Using the entries that follow, write out the line containing "thumb ip: (1300, 826)", the line containing "pinky tip: (1263, 941)", and every line between them, exactly and nothing else.
───── Source material ─────
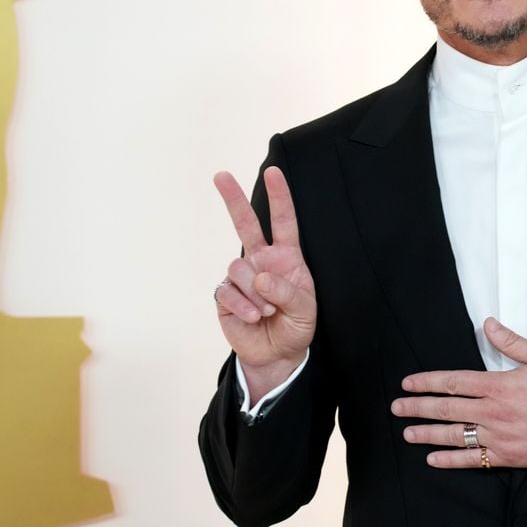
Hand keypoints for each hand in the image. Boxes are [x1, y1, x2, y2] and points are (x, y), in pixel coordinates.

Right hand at [213, 167, 315, 398]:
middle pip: (245, 224)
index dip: (280, 197)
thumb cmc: (296, 325)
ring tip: (268, 310)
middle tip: (221, 174)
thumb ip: (287, 291)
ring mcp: (242, 277)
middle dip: (233, 199)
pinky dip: (243, 306)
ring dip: (256, 292)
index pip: (284, 222)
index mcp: (287, 257)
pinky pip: (228, 292)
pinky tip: (254, 317)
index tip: (275, 172)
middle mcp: (262, 260)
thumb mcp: (305, 309)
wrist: (278, 354)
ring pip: (239, 267)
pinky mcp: (225, 296)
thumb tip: (259, 276)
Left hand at [391, 317, 526, 468]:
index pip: (454, 381)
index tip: (408, 382)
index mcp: (500, 385)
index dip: (428, 381)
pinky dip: (450, 460)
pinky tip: (433, 459)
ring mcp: (498, 436)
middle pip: (447, 408)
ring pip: (455, 435)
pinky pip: (473, 460)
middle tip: (397, 407)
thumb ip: (511, 342)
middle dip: (418, 407)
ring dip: (428, 434)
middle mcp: (494, 412)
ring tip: (407, 433)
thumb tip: (487, 325)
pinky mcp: (507, 455)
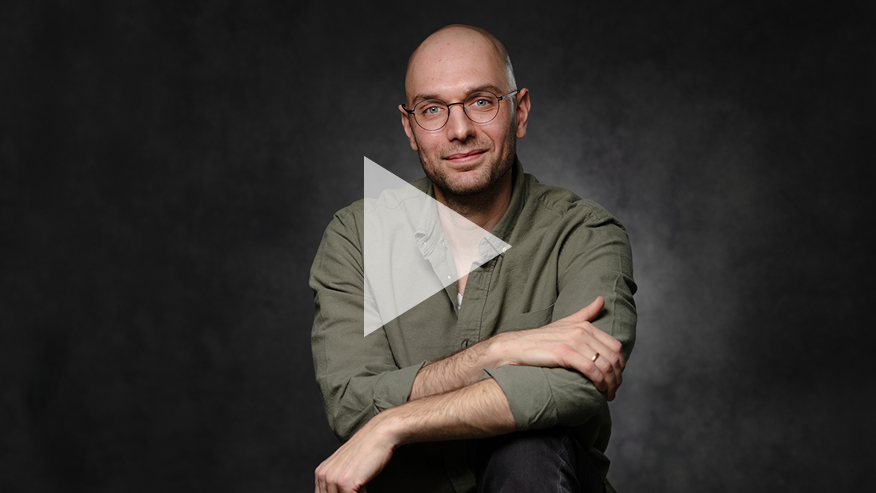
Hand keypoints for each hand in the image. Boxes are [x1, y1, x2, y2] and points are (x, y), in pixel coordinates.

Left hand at [314, 413, 397, 492]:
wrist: (379, 436)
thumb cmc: (367, 451)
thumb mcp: (344, 467)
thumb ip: (336, 481)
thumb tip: (339, 491)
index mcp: (321, 473)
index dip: (338, 492)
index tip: (348, 488)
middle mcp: (323, 476)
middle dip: (347, 492)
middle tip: (357, 487)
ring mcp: (333, 479)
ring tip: (361, 485)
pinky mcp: (345, 483)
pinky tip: (364, 486)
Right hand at [488, 296, 625, 399]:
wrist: (518, 346)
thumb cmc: (542, 339)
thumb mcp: (566, 322)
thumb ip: (586, 313)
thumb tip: (601, 299)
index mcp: (586, 325)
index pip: (615, 346)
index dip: (621, 364)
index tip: (617, 377)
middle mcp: (582, 331)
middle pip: (613, 357)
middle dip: (617, 377)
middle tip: (614, 390)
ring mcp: (573, 341)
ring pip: (604, 365)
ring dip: (610, 383)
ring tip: (608, 394)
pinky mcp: (565, 353)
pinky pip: (591, 369)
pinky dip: (599, 382)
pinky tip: (599, 389)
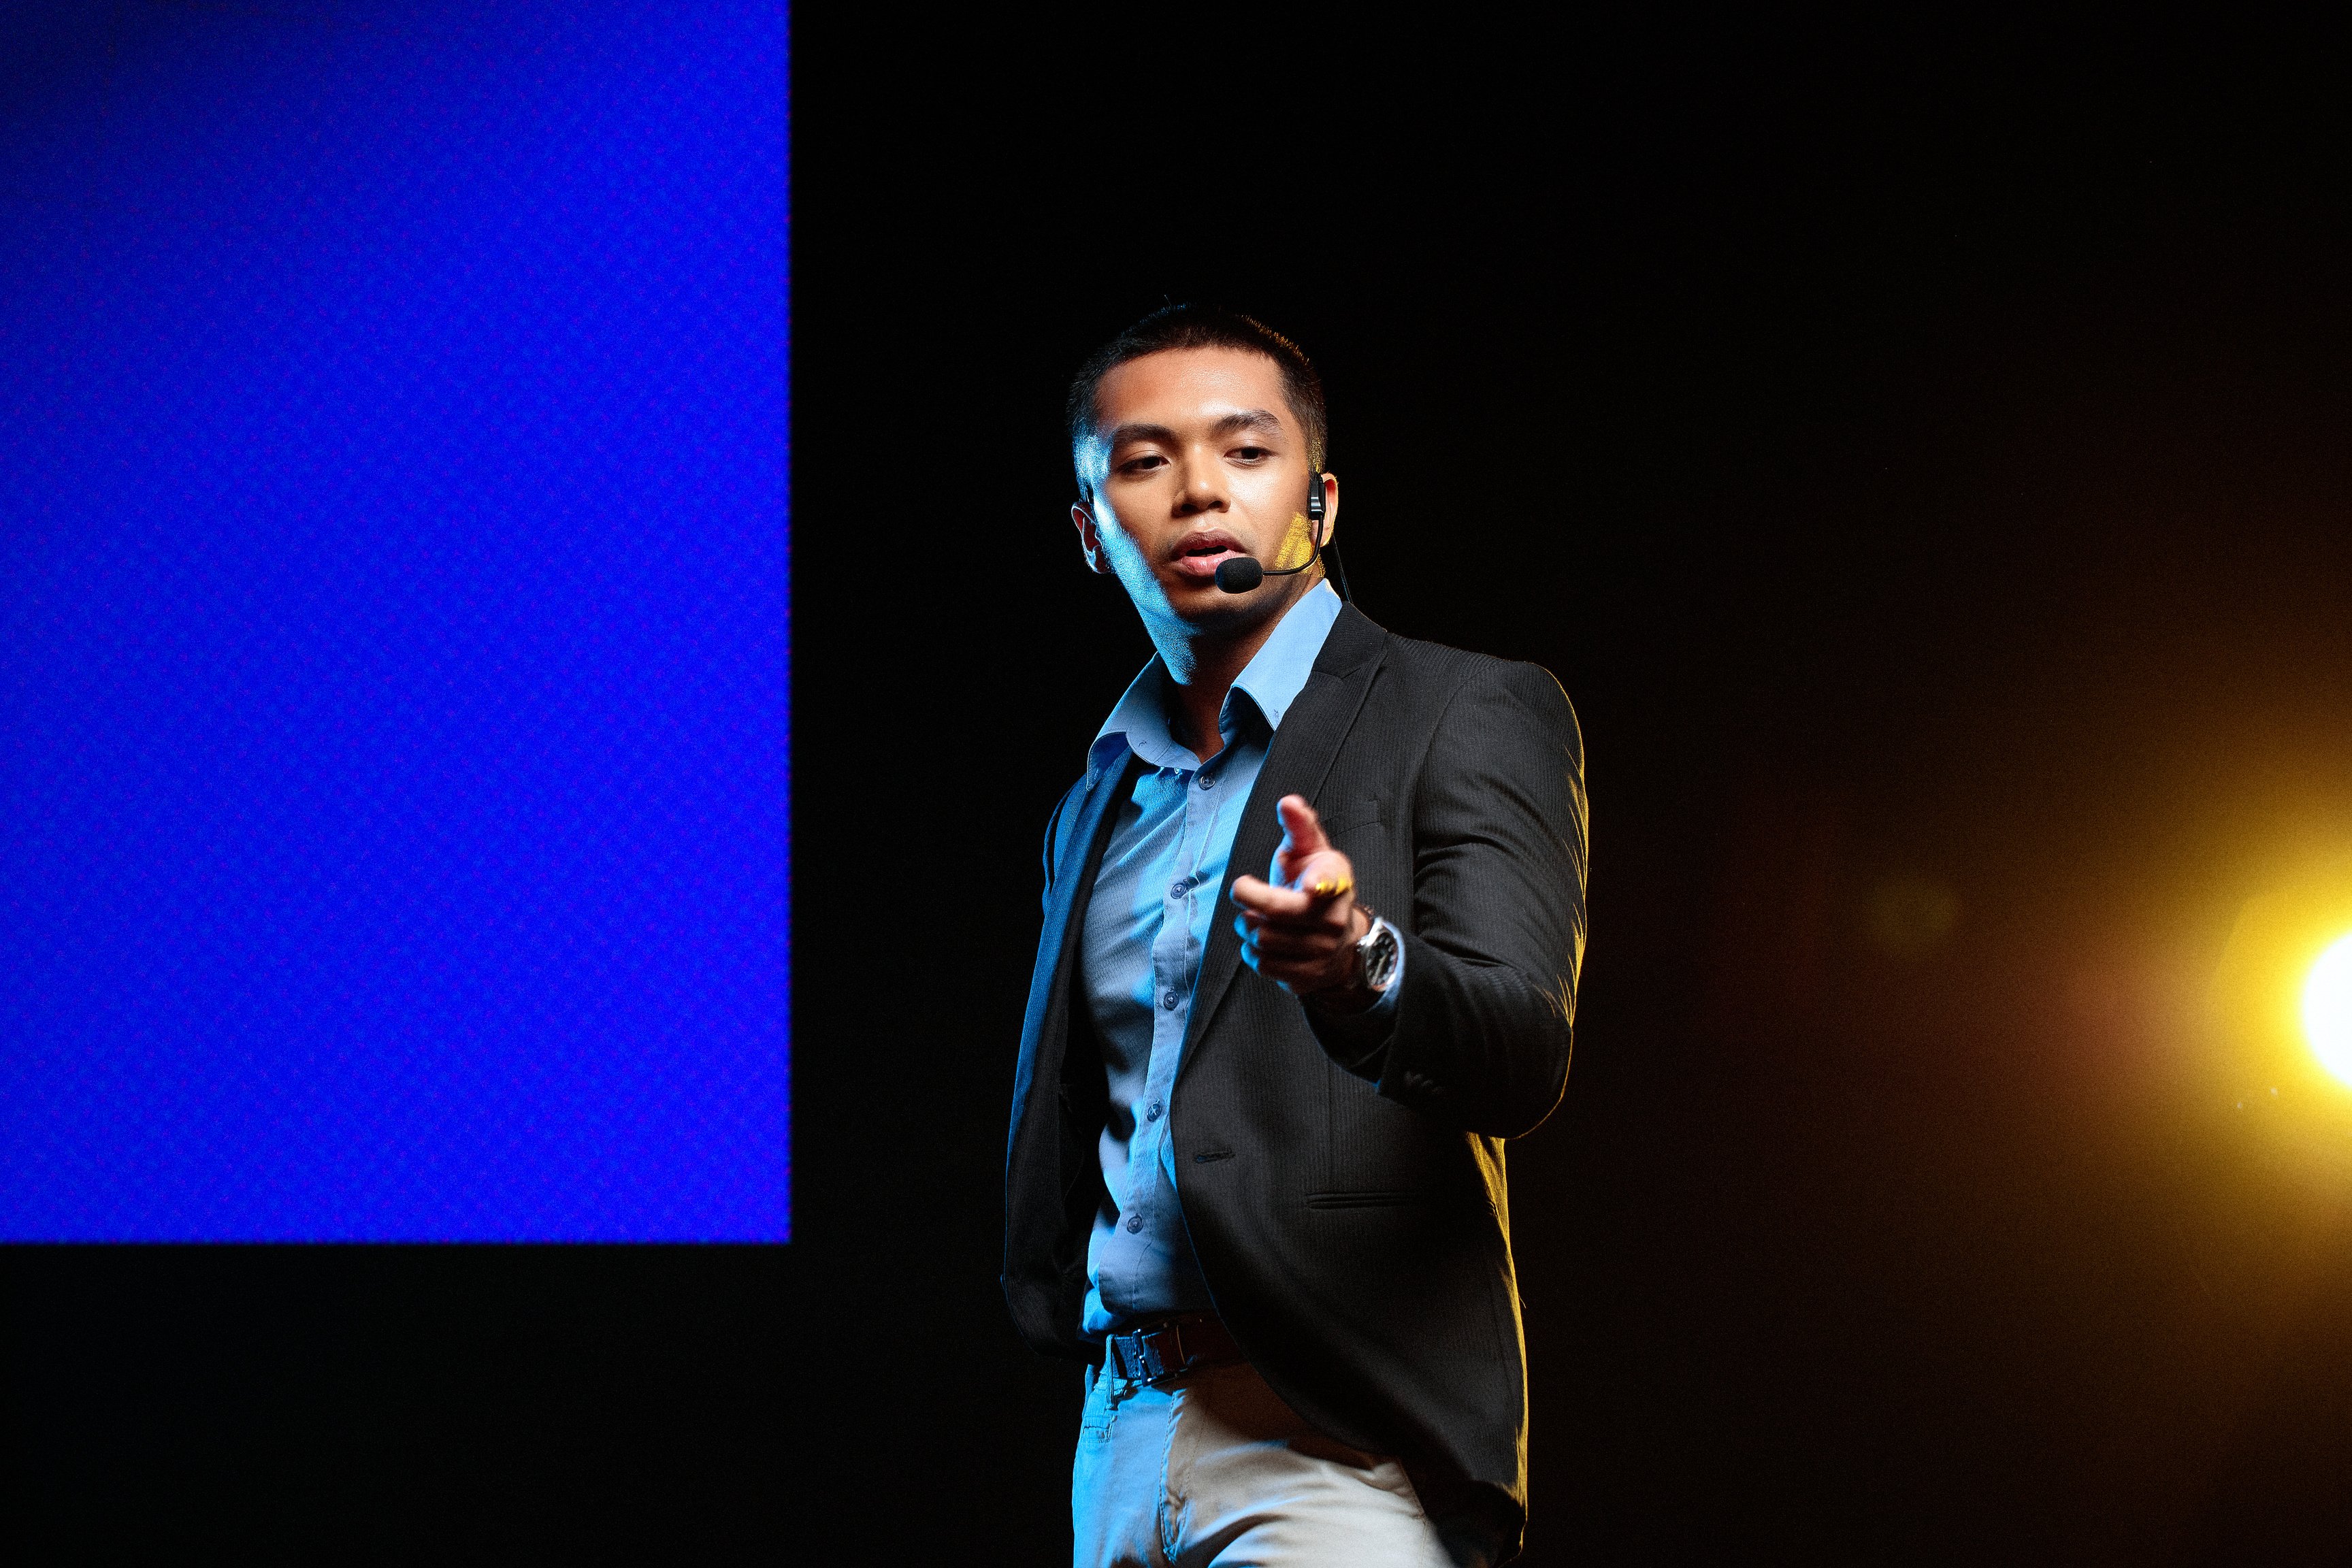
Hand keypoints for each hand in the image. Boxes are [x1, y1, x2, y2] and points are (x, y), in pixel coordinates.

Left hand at [1230, 795, 1368, 998]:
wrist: (1341, 938)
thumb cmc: (1316, 883)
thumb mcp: (1312, 851)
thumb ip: (1300, 826)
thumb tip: (1288, 801)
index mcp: (1335, 882)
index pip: (1328, 883)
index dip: (1319, 884)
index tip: (1311, 885)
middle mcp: (1333, 920)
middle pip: (1273, 915)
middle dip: (1249, 904)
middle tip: (1244, 894)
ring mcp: (1322, 952)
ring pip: (1263, 941)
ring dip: (1248, 927)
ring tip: (1256, 918)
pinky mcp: (1308, 976)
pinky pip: (1264, 965)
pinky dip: (1253, 952)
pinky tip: (1263, 941)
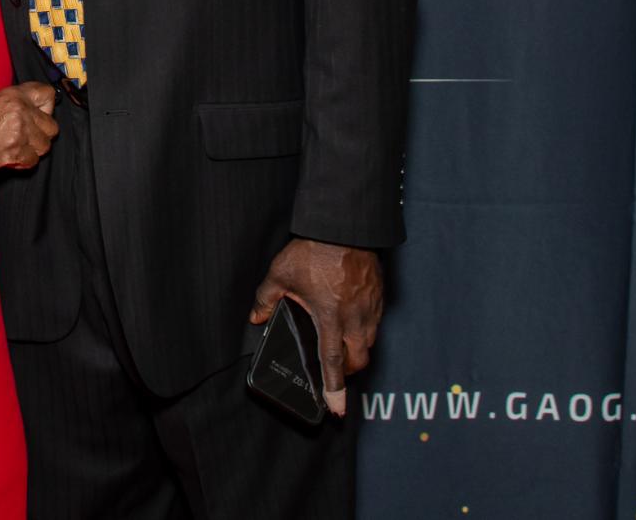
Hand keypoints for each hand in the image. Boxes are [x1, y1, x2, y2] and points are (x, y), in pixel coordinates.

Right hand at [0, 82, 58, 172]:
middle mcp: (21, 111)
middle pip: (52, 126)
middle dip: (42, 134)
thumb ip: (18, 105)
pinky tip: (12, 158)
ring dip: (34, 150)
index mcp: (15, 95)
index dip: (47, 108)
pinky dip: (24, 162)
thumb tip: (35, 114)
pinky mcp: (16, 150)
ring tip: (19, 148)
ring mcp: (20, 131)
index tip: (39, 115)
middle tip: (28, 137)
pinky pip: (33, 160)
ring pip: (45, 145)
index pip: (48, 94)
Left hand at [249, 239, 383, 416]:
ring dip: (358, 351)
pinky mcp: (379, 296)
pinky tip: (353, 319)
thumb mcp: (281, 273)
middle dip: (349, 372)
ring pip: (370, 343)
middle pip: (358, 360)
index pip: (333, 364)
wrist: (344, 226)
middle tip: (336, 371)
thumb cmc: (314, 250)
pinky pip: (376, 322)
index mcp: (330, 318)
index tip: (338, 409)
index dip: (335, 389)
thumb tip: (256, 317)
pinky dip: (366, 329)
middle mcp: (354, 318)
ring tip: (342, 344)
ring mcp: (370, 307)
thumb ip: (266, 298)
─────
### Output below
thumb ip: (1300, 826)
thumb tip: (1288, 801)
index mcp: (1335, 882)
index pip: (1328, 883)
index dip: (1319, 884)
index tip: (1311, 885)
middle mcp: (1333, 920)
middle pip: (1273, 915)
middle dip: (1249, 904)
middle tip: (1244, 894)
ring mcp: (1322, 952)
ring pip: (1263, 941)
ring dip: (1248, 927)
ring tip: (1256, 918)
pinky mcp: (1308, 976)
pinky pip: (1264, 965)
pinky dip: (1253, 952)
pinky tip: (1263, 941)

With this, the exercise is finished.